---- Data to use
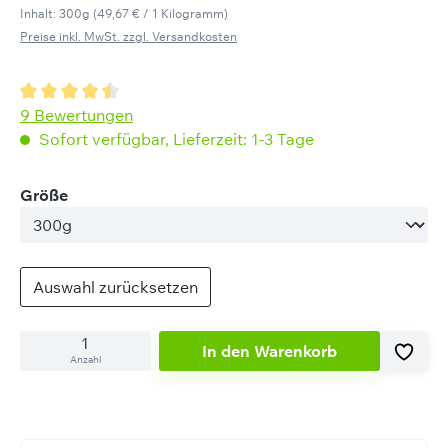
Inhalt:
300g
(49,67 € / 1 Kilogramm)
Preise inkl. MwSt. zzgl. Versandkosten
Durchschnittliche Bewertung von 4.44 von 5 Sternen
9 Bewertungen
Sofort verfügbar, Lieferzeit: 1-3 Tage
auswählen
Größe
Auswahl zurücksetzen
In den Warenkorb
Anzahl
--------
## Activity:
Copy from the line with "Sofort verfügbar, Lieferzeit: 1-3 Tage" to the final line of the records, inclusive, and add nothing else.

## Written answer:
Sofort verfügbar, Lieferzeit: 1-3 Tage
auswählen
Größe
Auswahl zurücksetzen
In den Warenkorb
Anzahl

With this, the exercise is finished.